Filas de un conjunto de datos:
::::
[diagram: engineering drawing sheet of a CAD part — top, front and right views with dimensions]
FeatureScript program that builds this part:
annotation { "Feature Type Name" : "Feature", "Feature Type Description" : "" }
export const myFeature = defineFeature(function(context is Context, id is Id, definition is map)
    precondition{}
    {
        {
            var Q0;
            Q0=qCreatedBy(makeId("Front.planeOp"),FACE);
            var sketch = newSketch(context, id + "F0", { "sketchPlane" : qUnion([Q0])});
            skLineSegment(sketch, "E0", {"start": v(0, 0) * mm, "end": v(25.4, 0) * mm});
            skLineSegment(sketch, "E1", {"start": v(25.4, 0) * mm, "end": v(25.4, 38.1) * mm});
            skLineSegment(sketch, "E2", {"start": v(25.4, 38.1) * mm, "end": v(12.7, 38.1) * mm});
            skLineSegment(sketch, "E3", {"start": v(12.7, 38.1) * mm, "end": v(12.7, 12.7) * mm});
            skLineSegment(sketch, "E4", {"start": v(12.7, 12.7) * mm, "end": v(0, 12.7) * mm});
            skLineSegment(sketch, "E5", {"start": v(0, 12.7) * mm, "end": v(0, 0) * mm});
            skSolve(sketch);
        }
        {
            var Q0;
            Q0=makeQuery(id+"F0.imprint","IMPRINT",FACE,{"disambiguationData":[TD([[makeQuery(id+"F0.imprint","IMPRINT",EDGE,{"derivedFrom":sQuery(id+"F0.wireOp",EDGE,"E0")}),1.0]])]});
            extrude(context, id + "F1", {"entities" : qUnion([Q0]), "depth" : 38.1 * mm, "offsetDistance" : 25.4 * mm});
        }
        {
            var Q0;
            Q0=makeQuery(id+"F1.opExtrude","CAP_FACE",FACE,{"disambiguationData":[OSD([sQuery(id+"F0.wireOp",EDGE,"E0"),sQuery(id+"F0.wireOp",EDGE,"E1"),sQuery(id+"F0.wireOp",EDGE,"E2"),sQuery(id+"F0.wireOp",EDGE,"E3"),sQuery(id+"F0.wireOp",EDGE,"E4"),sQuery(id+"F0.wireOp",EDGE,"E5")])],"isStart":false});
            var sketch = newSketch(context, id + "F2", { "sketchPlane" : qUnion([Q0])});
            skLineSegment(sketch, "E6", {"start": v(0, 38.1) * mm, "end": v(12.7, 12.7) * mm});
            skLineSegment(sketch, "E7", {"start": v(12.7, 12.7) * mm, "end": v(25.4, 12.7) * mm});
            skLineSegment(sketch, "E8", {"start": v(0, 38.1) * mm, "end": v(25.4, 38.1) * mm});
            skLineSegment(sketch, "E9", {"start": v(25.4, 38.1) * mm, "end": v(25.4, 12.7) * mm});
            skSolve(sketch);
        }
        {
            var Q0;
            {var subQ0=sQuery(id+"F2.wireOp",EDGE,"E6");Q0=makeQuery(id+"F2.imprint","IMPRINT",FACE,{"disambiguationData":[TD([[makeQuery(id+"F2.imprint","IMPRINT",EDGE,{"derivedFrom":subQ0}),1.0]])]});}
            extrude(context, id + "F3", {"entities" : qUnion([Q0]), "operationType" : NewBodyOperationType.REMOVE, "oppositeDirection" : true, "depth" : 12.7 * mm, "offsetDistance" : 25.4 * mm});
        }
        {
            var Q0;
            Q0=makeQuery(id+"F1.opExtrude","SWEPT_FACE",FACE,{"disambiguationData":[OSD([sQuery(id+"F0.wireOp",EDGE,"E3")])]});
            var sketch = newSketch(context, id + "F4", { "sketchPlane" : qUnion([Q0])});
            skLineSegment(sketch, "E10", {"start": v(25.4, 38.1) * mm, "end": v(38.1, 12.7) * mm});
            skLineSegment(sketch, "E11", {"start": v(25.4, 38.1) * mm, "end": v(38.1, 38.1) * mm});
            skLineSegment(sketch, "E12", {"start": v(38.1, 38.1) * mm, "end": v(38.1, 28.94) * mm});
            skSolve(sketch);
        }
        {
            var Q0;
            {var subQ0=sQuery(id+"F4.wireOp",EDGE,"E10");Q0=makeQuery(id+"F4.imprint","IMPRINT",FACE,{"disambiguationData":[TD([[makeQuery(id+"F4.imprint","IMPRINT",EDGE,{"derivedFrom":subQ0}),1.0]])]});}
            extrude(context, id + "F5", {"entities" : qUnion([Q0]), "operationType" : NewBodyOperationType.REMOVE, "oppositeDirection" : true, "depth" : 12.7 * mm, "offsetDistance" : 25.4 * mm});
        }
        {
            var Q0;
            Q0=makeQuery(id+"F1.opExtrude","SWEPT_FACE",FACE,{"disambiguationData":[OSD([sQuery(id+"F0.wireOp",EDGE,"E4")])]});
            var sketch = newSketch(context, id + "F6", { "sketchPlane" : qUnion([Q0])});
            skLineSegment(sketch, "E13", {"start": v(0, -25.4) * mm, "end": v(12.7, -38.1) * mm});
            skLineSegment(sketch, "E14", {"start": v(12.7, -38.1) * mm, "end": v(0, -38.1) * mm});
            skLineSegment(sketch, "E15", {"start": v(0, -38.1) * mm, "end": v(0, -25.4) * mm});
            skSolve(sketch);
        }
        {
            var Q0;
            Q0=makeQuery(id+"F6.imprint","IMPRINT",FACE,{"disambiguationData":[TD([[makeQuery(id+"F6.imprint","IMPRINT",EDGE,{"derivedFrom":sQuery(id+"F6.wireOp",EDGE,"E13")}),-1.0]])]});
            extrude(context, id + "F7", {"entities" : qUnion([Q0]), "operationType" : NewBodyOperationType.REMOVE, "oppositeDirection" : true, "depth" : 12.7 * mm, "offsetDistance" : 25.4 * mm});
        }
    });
::::
* OBJETIVO DE LA TAREA
¿Qué líneas de los datos de arriba contienen la cadena "sketchPlane"? Identifícalas y cópialas todas, teniendo en cuenta mayúsculas y minúsculas.

* SOLUCIÓN ESCRITA
            var sketch = newSketch(context, id + "F0", { "sketchPlane" : qUnion([Q0])});
            var sketch = newSketch(context, id + "F2", { "sketchPlane" : qUnion([Q0])});
            var sketch = newSketch(context, id + "F4", { "sketchPlane" : qUnion([Q0])});
            var sketch = newSketch(context, id + "F6", { "sketchPlane" : qUnion([Q0])});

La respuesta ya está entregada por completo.